Live Music – played a gig supporting a couple of excellent synth-emo-pop (?) acts, the headliner (Me Rex) I’ve seen before in a couple of different iterations, this gig was solo with electronics which worked really well. The other touring act was a trio from Nashville who had an inflatable castle onstage (!) and set up a tent in the middle of the audience during one song, which I can honestly say is not stagecraft I have previously encountered before. They won the whole crowd over pretty hard, haha. And their songs were good too! My set also went well, there were a lot of unfamiliar faces in the crowd and I got a few nice comments from strangers, which is always welcome.
Halt & Catch Fire, first two episodes – wanted to try something new and felt like it should probably NOT be another cosy crime thing. This popped up, and as a middle-age nerd I find early personal-computing stories interesting so it has vaguely been on my radar for a while.

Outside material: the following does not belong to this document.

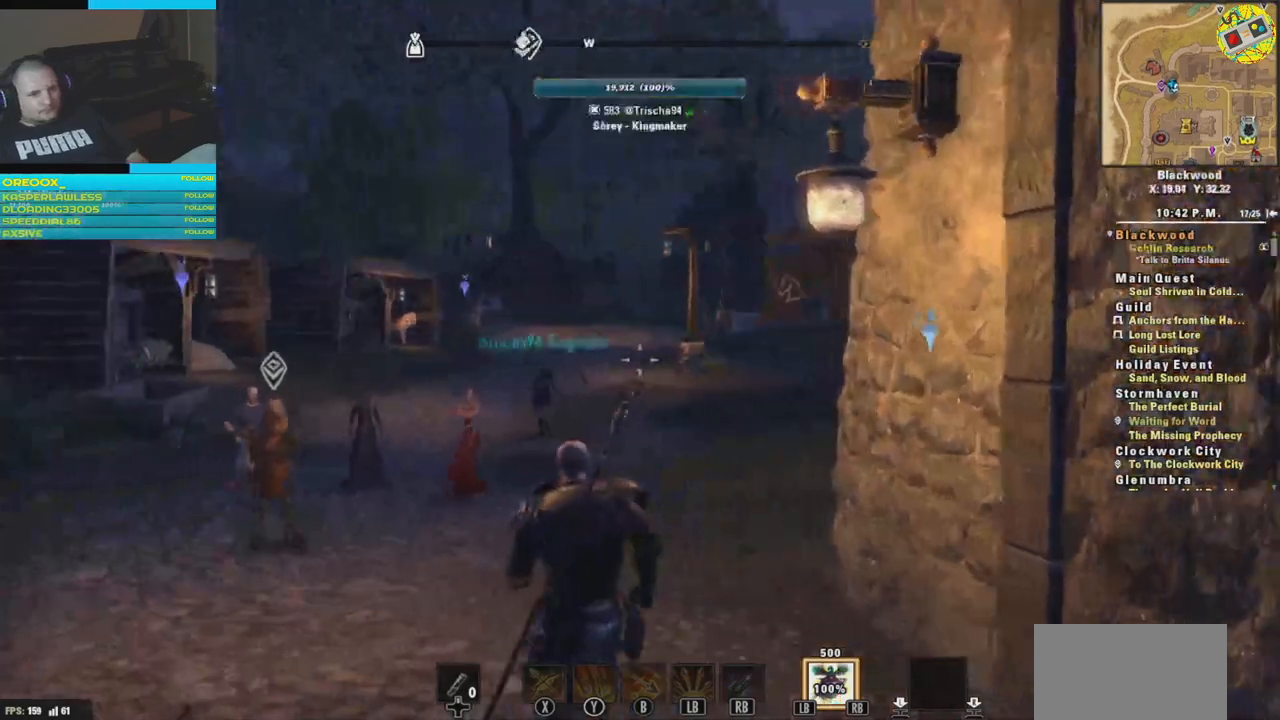
{"buttons": ["SELECT"], "left_stick": "center", "right_stick": "center", "events": [[17, "left_stick", "up"], [33, "left_stick", "center"], [133, "SELECT", "down"]]}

After a couple of episodes I’m… somewhat engaged? The character played by Lee Pace seems a bit too much of an obvious “mystery man” for viewers to become fascinated by, and it feels a little clunky to me thus far. But I like Scoot McNairy and Mackenzie Davis a lot, I’ll probably keep watching.
Woooooo live music! Woooo comments from strangers!
Wooo, live music and a bouncy castle!
Wooooooo supporting live music!!
Live music — went to the basement bar and caught Abbie Barrett again after a killer set earlier this year, she once again rocked (road testing some new members, the bassist joked he was “getting doged” after messing up the bridge). One of those nights where you sort of drag yourself out and it pays off in spades, great stuff.
Panic Room — not as solid as I remembered, the show-stopping ghost camera through the building came off as goofy in its gimmicky (through a coffee pot handle! WOW) and the structure in general was solid but undistinguished, David Koepp writing a mid-tier melody without much feeling. This is in the Jodie Foster collection on Criterion and she is fine but there is not much to her character, she only really comes alive toward the end when she has to perform/lie to cops at her door with the burglars watching her on video — lots of complicated reaction that is there for the viewer but not for the people she’s in front of, a really good scene. Whitaker is the man and Dwight Yoakam is fucking great, both as menacing goon and as owned piece of shit by the end.
Looney Tunes — dipping into Tubi’s enormous stash and there are some weird ones here. The Hen-pecked Duck has Daffy in … divorce court? (With a very raunchy throwaway from a hen at one point.) The Ghost Mouse is entirely one-offs, a weirdo high-talking mouse and an extremely stupid proto-Sylvester cat, both of these are from 1941 and black and white with odd rich and sometimes impressionistic backgrounds, very different than the stripped-down material of the Chuck Jones years. And sadly a Pepe Le Pew was in the mix, what an annoying fucking character. But they have Draftee Daffy, one of Bob Clampett’s finest 7 minutes, and there is lots more to go through.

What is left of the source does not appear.